MLflow using AWS App Runner
This project deploys an MLflow instance with basic auth (username/password) in AWS App Runner.
Amazon ECR
Amazon Elastic Container Registry (ECR) is a fully managed container registry that makes it easy to store, manage, share, and deploy your container images and artifacts anywhere.
App Runner
AWS App Runner is a fully managed service that makes it easy for developers to quickly deploy containerized web applications and APIs, at scale and with no prior infrastructure experience required. Start with your source code or a container image.
Amazon S3
Amazon Simple Storage Service (Amazon S3) is an object storage service that offers industry-leading scalability, data availability, security, and performance.
Amazon RDS
Amazon Relational Database Service (Amazon RDS) makes it easy to set up, operate, and scale a relational database in the cloud. Amazon RDS provides six familiar database engines to choose from, including Amazon Aurora, PostgreSQL, MySQL, MariaDB, Oracle Database, and SQL Server.
The environment variables below are required to deploy this project.
Variable | Description | Default |
---|---|---|
PORT | Port for the MLflow server | 80 |
MLFLOW_ARTIFACT_URI | S3 Bucket URI for MLflow's artifact store | "./mlruns" |
MLFLOW_BACKEND_URI | SQLAlchemy database uri (if provided, the other variables MLFLOW_DB_* are ignored) |
|
MLFLOW_DB_DIALECT | Database dialect (e.g. postgresql, mysql+pymysql, sqlite) | "mysql+pymysql" |
MLFLOW_DB_USERNAME | Backend store username | "mlflow" |
MLFLOW_DB_PASSWORD | Backend store password | "mlflow" |
MLFLOW_DB_HOST | Backend store host | |
MLFLOW_DB_PORT | Backend store port | 3306 |
MLFLOW_DB_DATABASE | Backend store database | "mlflow" |
MLFLOW_TRACKING_USERNAME | Username for MLflow UI and API | "mlflow" |
MLFLOW_TRACKING_PASSWORD | Password for MLflow UI and API | "mlflow" |
You can access the MLflow UI in your App Runner URL: https://XXXXXXXXX.aws-region.awsapprunner.com/
Also, you can track your experiments using MLflow API.
import os
import mlflow
os.environ["MLFLOW_TRACKING_URI"] = "https://XXXXXXXXX.aws-region.awsapprunner.com/"
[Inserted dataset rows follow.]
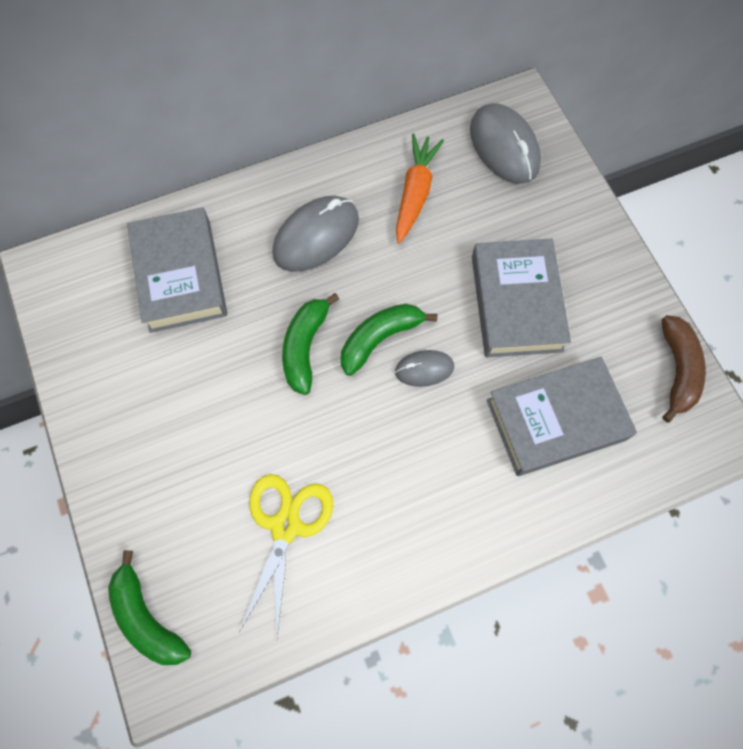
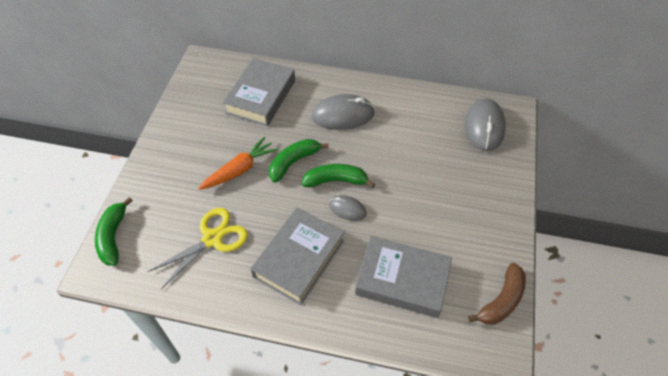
camera: 35 degrees right, 15 degrees down
orange carrot [396,134,444,243] -> orange carrot moved to [198,136,278,190]
grey book [472,239,571,357] -> grey book moved to [250,207,344,305]

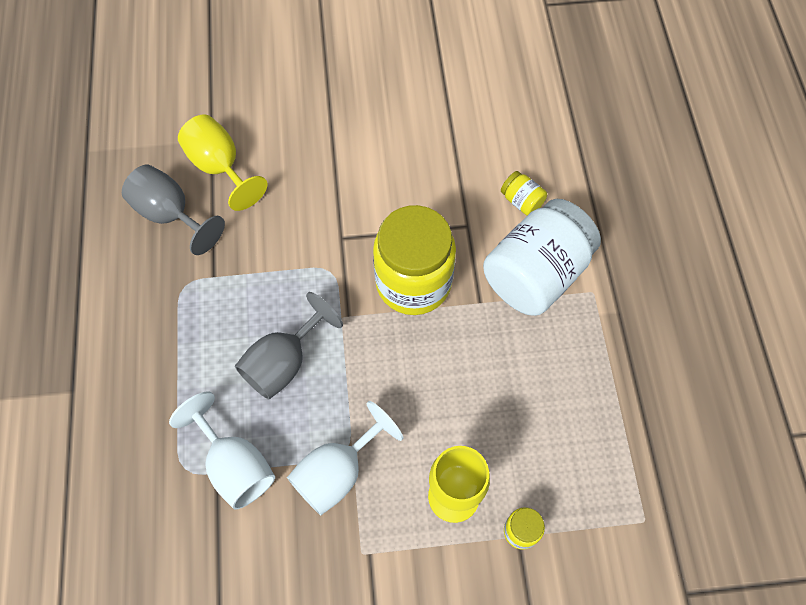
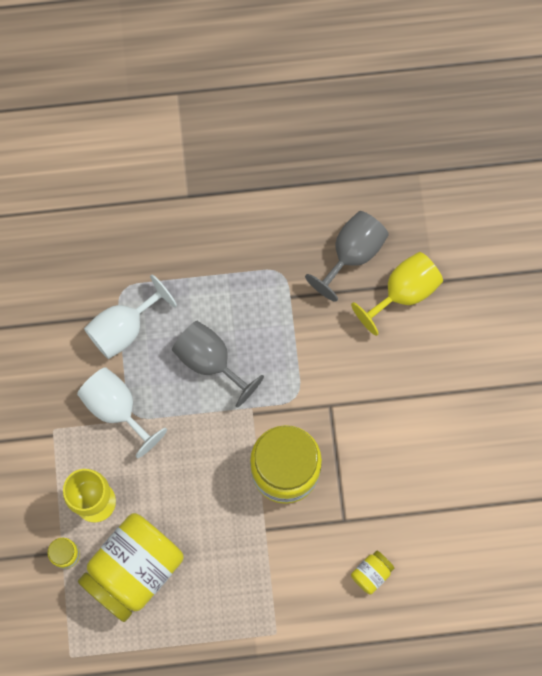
camera: 90 degrees right, 10 degrees up
white jar [483,199,601,316] -> none
none -> yellow jar [78,513,184,622]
os.environ["MLFLOW_EXPERIMENT_NAME"] = "amazing-experiment"
os.environ["MLFLOW_TRACKING_USERNAME"] = "user"
os.environ["MLFLOW_TRACKING_PASSWORD"] = "pass"
# AWS AK/SK are required to upload artifacts to S3 Bucket
os.environ["AWS_ACCESS_KEY_ID"] = "AWS_ACCESS_KEY"
os.environ["AWS_SECRET_ACCESS_KEY"] = "AWS_SECRET_KEY"
SEED = 1993
mlflow.start_run()
mlflow.log_param("seed", SEED)
mlflow.end_run()
In this section, we'll walk through deploying this MLflow docker image with basic authentication.
This project provides a terraform stack that can be easily used to deploy the MLflow server with basic authentication.
NOTE: This project is not intended to be used for production deployments. It is intended to be used for testing and development.
You'll need to have the following installed:
To deploy MLflow, you'll need to:
-
Create an AWS account if you don't already have one.
-
Configure AWS CLI to use your AWS account.
-
Clone the repository: github.com/DougTrajano/mlflow-server
-
Open
mlflow-server/terraform
folder.
cd mlflow-server/terraform
- Run the following command to create all the required resources:
terraform init
terraform apply -var mlflow_username="USERNAME-HERE" -var mlflow_password="PASSWORD-HERE"
- Type "yes" when prompted to continue.
This will create the following resources:
- An S3 bucket for storing MLflow artifacts.
- An IAM role and policy for the MLflow server connect to the S3 bucket.
- An RDS database instance (MySQL) for storing MLflow metadata.
- A service in App Runner to run MLflow Tracking Server.
- Change RDS Database to Aurora Serverless will reduce the cost drastically for those who don't use MLflow frequently, but Aurora Serverless can only connect with AWS resources that are in the same VPC, AWS App Runner doesn't support VPC yet.